Arriving in the late afternoon in Veracruz, we once again discovered that the trailer park was out of business. After trying unsuccessfully to negotiate being able to camp in the beach parking area, an employee directed us back out of town to a new "campamento" called El Rey. It was a long way back out of town, but it was in a lovely location right on the beach and it gave us the opportunity to relax for a day (if you can call doing your laundry by hand relaxing!)


November 12, 2004

Today we drove back into Veracruz to explore the city. We parked the expedition vehicle in a shopping center parking lot and caught a bus into the city center. Most cities only have street parking and trying to find an empty spot sometimes is not worth the time spent searching for it.

Cortez made his first landing in Mexico at Veracruz in 1519. Veracruz became the Spaniards most important anchorage and until 1760, Veracruz was the only port allowed to handle trade with Spain.

Veracruz today is a typical modern Mexican city and it bustles day and night. The port is still important, but other ports in the country handle more tonnage. After exploring the downtown, we caught a taxi out to the old fort of San Juan de Ulua. This fortress once protected the city and was originally on an island. It is now connected to the mainland by a causeway and is a great place to wander around. 

The causeway is now the site of a very large container port and the juxtaposition of the old and new makes for an interesting view. Most of what can be seen at the fort today was built between 1552 and 1779. During the rule of Porfirio Diaz, the fort also acted as a prison and was a horrendous place to be incarcerated. The damp, dark cells were named Purgatory, Heaven and Hell – if that gives you any idea of the conditions.

After lunch we headed into a hilly region know as Los Tuxtlas and our first day in the rain. This area is the western edge of the ancient Olmec region and huge basalt heads were quarried and made from the rock nearby. As goes hand in hand with lots of rain, the area is lush and fertile, and one of the local crops is tobacco.

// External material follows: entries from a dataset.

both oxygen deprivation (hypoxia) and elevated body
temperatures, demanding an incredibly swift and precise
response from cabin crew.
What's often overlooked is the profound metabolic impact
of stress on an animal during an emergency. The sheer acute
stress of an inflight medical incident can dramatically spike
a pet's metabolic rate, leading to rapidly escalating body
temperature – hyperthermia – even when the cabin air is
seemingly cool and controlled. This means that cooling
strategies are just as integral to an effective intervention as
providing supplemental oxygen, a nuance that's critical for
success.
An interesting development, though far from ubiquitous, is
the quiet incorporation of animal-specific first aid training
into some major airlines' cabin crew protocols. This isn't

Although we don’t smoke, we visited the Santa Clara cigar factory where we were permitted to just wander around and watch the cigar makers as they hand-rolled their trademark cigars. It was very interesting and the factory actually had a very pleasant aroma. We watched as the men and women rolled the tobacco leaves into cigars, and then rolled on outer leaves that would give the cigars a unique taste when smoked. They even had ones that smelled like chocolate, vanilla, rum and other liquors. One of the workers decided to take a few minutes from his duties and presented us with a detailed explanation of the business of hand rolling cigars.